On March 7, 2005 I sent the following letter to the president, provost and dean of the University of Virginia, to eight members of the Virginia Quarterly Review editorial board, to the chairman of the Virginia state Appropriations Committee and to more than 100 other writers describing my disastrous relations with the editor of that journal. I strongly felt that he should not be allowed to treat an author this way and that my complaint might prevent him from doing so in future:
In September 2004, when I was deeply engaged in completing a life of Amedeo Modigliani for Harcourt, Ted Genoways asked me to write a 40-page survey of the biographies of Walt Whitman. To oblige him, I interrupted my own work, spent two months reading 15 biographies, and wrote a lively and amusing essay. On December 9 he wrote: “you’ve tackled a formidable task with utter aplomb. Some of the bios you tackled are practically unreadable, so it’s wonderful to have you analyze them for people with weaker stomachs. I also like the fact that you’ve placed the question of Whitman’s sexuality at the center of the discussion.” He sent me printed proofs of the essay in February and a contract, dated February 11 that stated “We are pleased to accept ‘Whitman’s Lives’ for a future issue of VQR.”
Yet on February 22 Genoways suddenly and shockingly informed me that he was also suppressing this essay. Instead of receiving the promised fee of $3,200 for 32 printed pages, he offered a kill fee of only $500 — a staggering difference for a professional author who has no salary and lives on his writing. Five hundred dollars is certainly not adequate compensation for two months’ work. I think it would be only just, considering the appalling circumstances, to pay me the full $3,200.
I’ve never experienced such outrageous behavior from an editor. You must realize that this is a terrible and unethical way to treat a contributors. If an editor wants to reject an article, he must do so when it’s submitted and not after it’s been commissioned, accepted, praised and gone into printed proofs. I don’t believe you can allow Genoways to operate in this bizarre and brutal manner, and strongly advise you to replace him with a new editor who keeps his word, upholds professional standards, and restores trust in the journal and the university. I’m sure you know that word of this scandal could spread rapidly around the world through the internet.
I never got paid in full, but had the best reply from the poet Robert Bly, who wrote on April 15, “That is a shocking letter and a horrendous story.”
I also sent an angry letter to Genoways, calling him cowardly and treacherous, crazed with petty power yet without the balls to bring out a controversial essay. He was a Whitman scholar, deeply invested in that subject, and was afraid to publish a satiric attack on the Great Grey Fraud, which might have put him in bad odor with the poet’s brotherhood.

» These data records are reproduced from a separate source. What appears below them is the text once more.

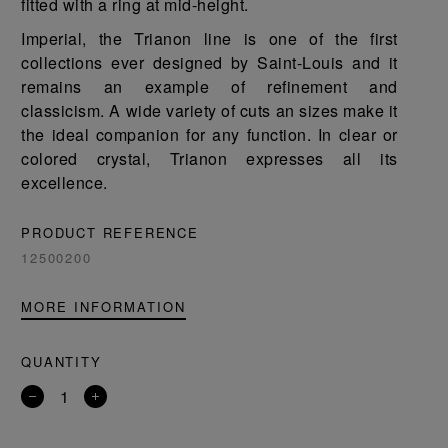
fitted with a ring at mid-height.
Imperial, the Trianon line is one of the first
collections ever designed by Saint-Louis and it
remains an example of refinement and
classicism. A wide variety of cuts an sizes make it
the ideal companion for any function. In clear or
colored crystal, Trianon expresses all its
excellence.
PRODUCT REFERENCE
12500200
MORE INFORMATION
QUANTITY
Remove
Add
a
a
product
product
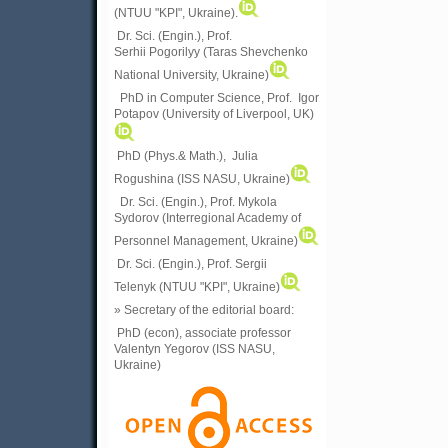
(
NTUU "KPI", Ukraine)
.
Dr. Sci. (Engin.), Prof.
Serhii Pogorilyy (Taras Shevchenko
National University, Ukraine)
PhD in Computer Science, Prof. Igor
Potapov (University of Liverpool, UK)
PhD (Phys.& Math.), Julia
Rogushina (ISS NASU, Ukraine)
Dr. Sci. (Engin.), Prof. Mykola
Sydorov (Interregional Academy of
Personnel Management, Ukraine)
Dr. Sci. (Engin.), Prof. Sergii
Telenyk (NTUU "KPI", Ukraine)
» Secretary of the editorial board:
PhD (econ), associate professor
Valentyn Yegorov (ISS NASU,
Ukraine)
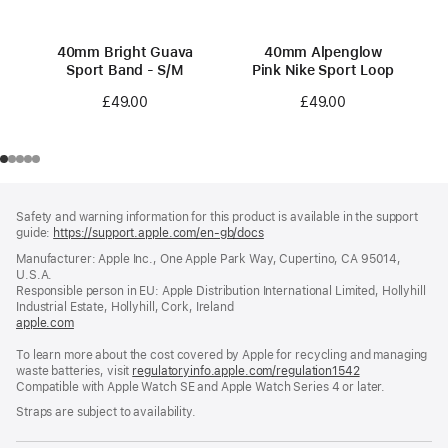
40mm Bright Guava
40mm Alpenglow
Sport Band - S/M
Pink Nike Sport Loop
£49.00
£49.00
Footer
footnotes
Safety and warning information for this product is available in the support
guide:
https://support.apple.com/en-gb/docs
(opens
in
Manufacturer: Apple Inc., One Apple Park Way, Cupertino, CA 95014,
a
U.S.A.
new
Responsible person in EU: Apple Distribution International Limited, Hollyhill
window)
Industrial Estate, Hollyhill, Cork, Ireland
apple.com
(opens
in
To learn more about the cost covered by Apple for recycling and managing
a
waste batteries, visit
new
regulatoryinfo.apple.com/regulation1542
(opens
Compatible with Apple Watch SE and Apple Watch Series 4 or later.
window)
in
a
Straps are subject to availability.
new
window)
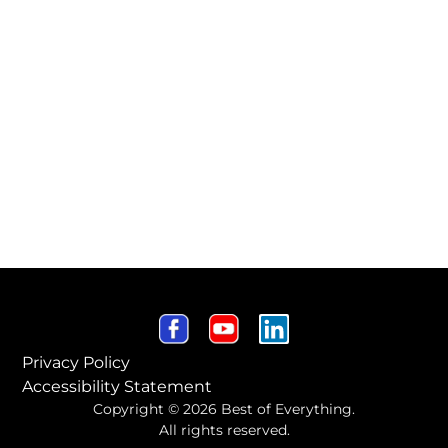
Privacy Policy
Accessibility Statement
Copyright © 2026 Best of Everything.
All rights reserved.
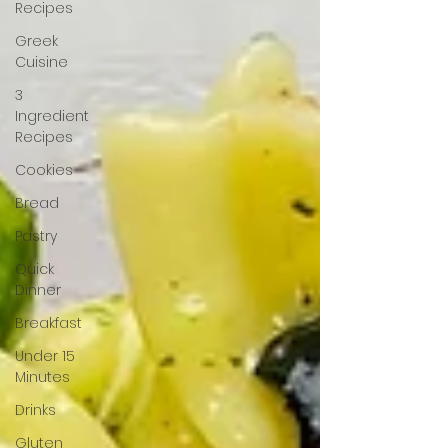
Recipes
Greek
Cuisine
3
Ingredient
Recipes
Cookies
Bread
Pastry
Quick
Dinner
Breakfast
Under 15
Minutes
Drinks
Gluten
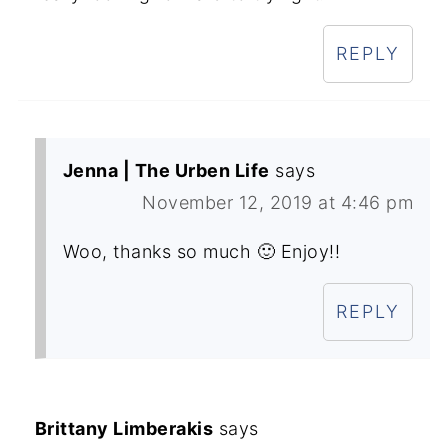
REPLY
Jenna | The Urben Life
says
November 12, 2019 at 4:46 pm
Woo, thanks so much 🙂 Enjoy!!
REPLY
Brittany Limberakis
says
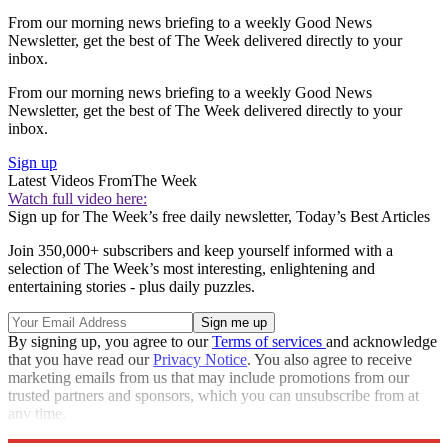
From our morning news briefing to a weekly Good News
Newsletter, get the best of The Week delivered directly to your
inbox.
From our morning news briefing to a weekly Good News
Newsletter, get the best of The Week delivered directly to your
inbox.
Sign up
Latest Videos From
The Week
Watch full video here:
Sign up for The Week’s free daily newsletter,
Today’s Best Articles
Join 350,000+ subscribers and keep yourself informed with a
selection of The Week’s most interesting, enlightening and
entertaining stories - plus daily puzzles.
By signing up, you agree to our
Terms of services
and acknowledge
that you have read our
Privacy Notice
. You also agree to receive
marketing emails from us that may include promotions from our
trusted partners and sponsors, which you can unsubscribe from at
any time.
Explore More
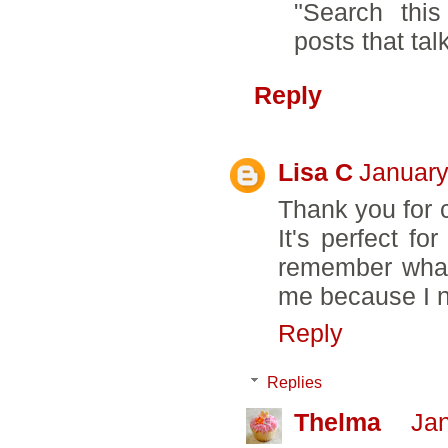
"Search this
posts that talk
Reply
Lisa C
January
Thank you for c
It's perfect f
remember what 
me because I n
Reply
Replies
Thelma
Jan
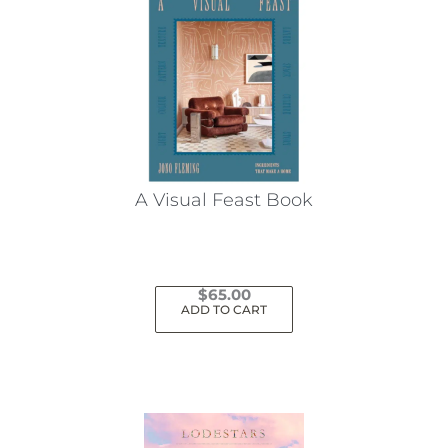
A Visual Feast Book
$
65.00
ADD TO CART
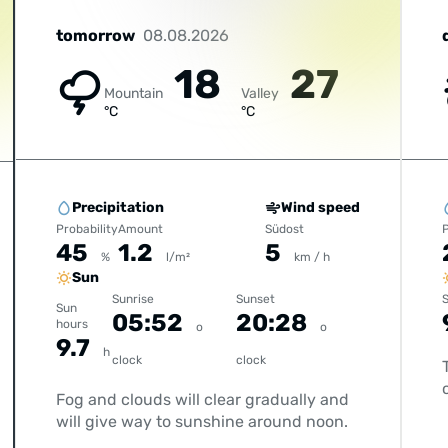
tomorrow
08.08.2026
18
27
Mountain
Valley
°C
°C
Precipitation
Wind speed
Probability
Amount
Südost
P
45
1.2
5
%
l/m²
km / h
Sun
Sunrise
Sunset
S
Sun
05:52
20:28
hours
o
o
9.7
h
clock
clock
Fog and clouds will clear gradually and
will give way to sunshine around noon.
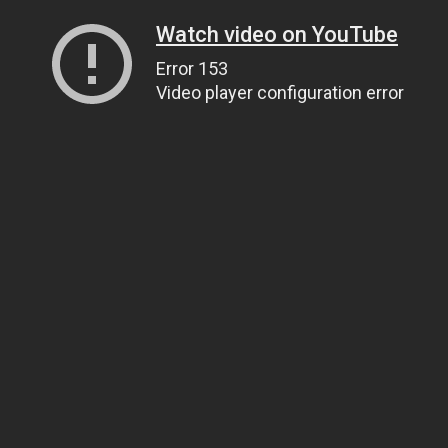
Watch video on YouTube
Error 153
Video player configuration error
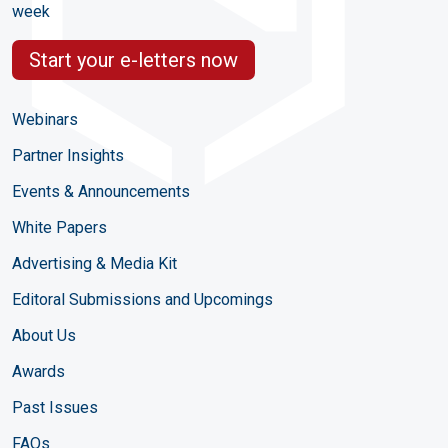
week
Start your e-letters now
Webinars
Partner Insights
Events & Announcements
White Papers
Advertising & Media Kit
Editoral Submissions and Upcomings
About Us
Awards
Past Issues
FAQs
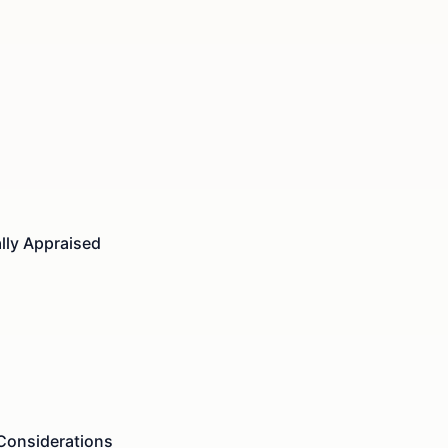
lly Appraised
 Considerations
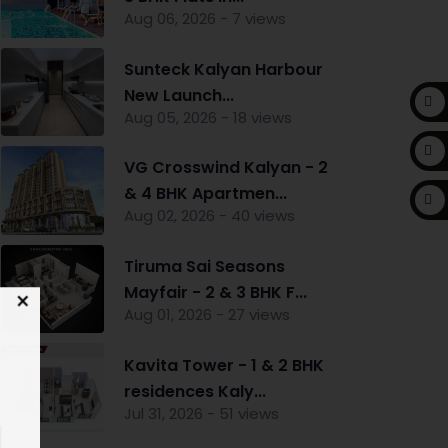
Aug 06, 2026 - 7 views
Sunteck Kalyan Harbour
New Launch...
Aug 05, 2026 - 18 views
VG Crosswind Kalyan - 2
& 4 BHK Apartmen...
Aug 02, 2026 - 40 views
Tiruma Sai Seasons
Mayfair - 2 & 3 BHK F...
Aug 01, 2026 - 27 views
Kavita Tower - 1 & 2 BHK
residences Kaly...
Jul 31, 2026 - 51 views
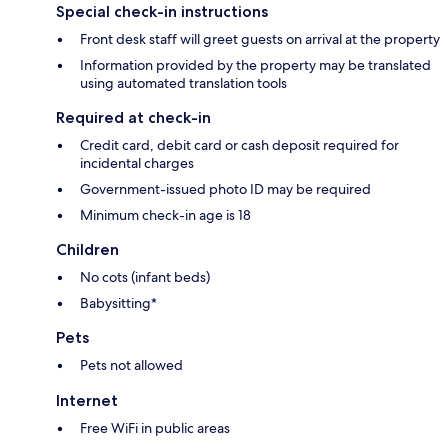
Special check-in instructions
Front desk staff will greet guests on arrival at the property
Information provided by the property may be translated
using automated translation tools
Required at check-in
Credit card, debit card or cash deposit required for
incidental charges
Government-issued photo ID may be required
Minimum check-in age is 18
Children
No cots (infant beds)
Babysitting*
Pets
Pets not allowed
Internet
Free WiFi in public areas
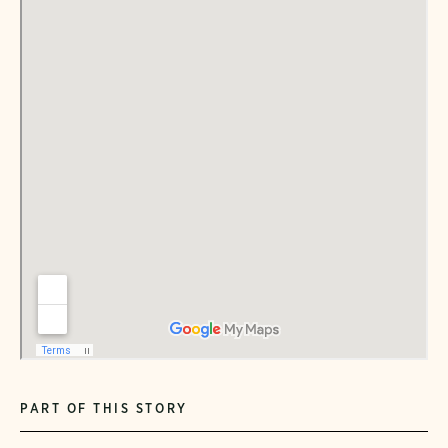
PART OF THIS STORY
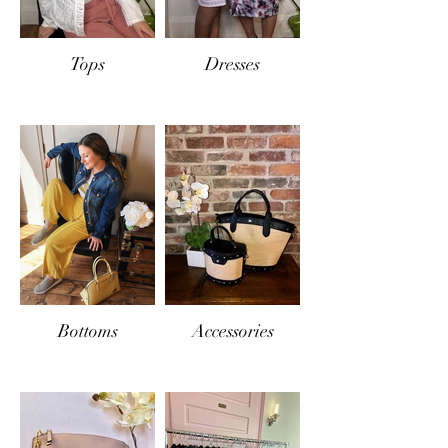
Tops
Dresses
Bottoms
Accessories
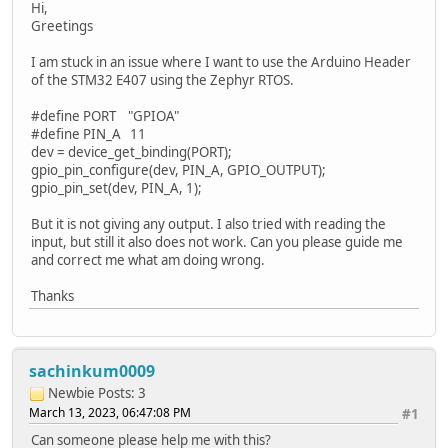
Hi,
Greetings
I am stuck in an issue where I want to use the Arduino Header
of the STM32 E407 using the Zephyr RTOS.
#define PORT "GPIOA"
#define PIN_A 11
dev = device_get_binding(PORT);
gpio_pin_configure(dev, PIN_A, GPIO_OUTPUT);
gpio_pin_set(dev, PIN_A, 1);
But it is not giving any output. I also tried with reading the
input, but still it also does not work. Can you please guide me
and correct me what am doing wrong.
Thanks
sachinkum0009
Newbie
Posts: 3
March 13, 2023, 06:47:08 PM
#1
Can someone please help me with this?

Seven years later, on April 4, 2012, the New York Times reported that “Ted Genoways, the editor of the Virginia Quarterly Review whose tenure was both award-winning and tumultuous, will leave the literary magazine at the end of May. . . . Mr. Genoways came under a harsh national spotlight in [August] 2010, when Kevin Morrissey, the managing editor of the review, committed suicide in Charlottesville. Staff members said that Mr. Genoways had . . . bullied his colleague and . . . created workplace stresses that contributed to Mr. Morrissey’s death.” So Genoways was finally forced to resign.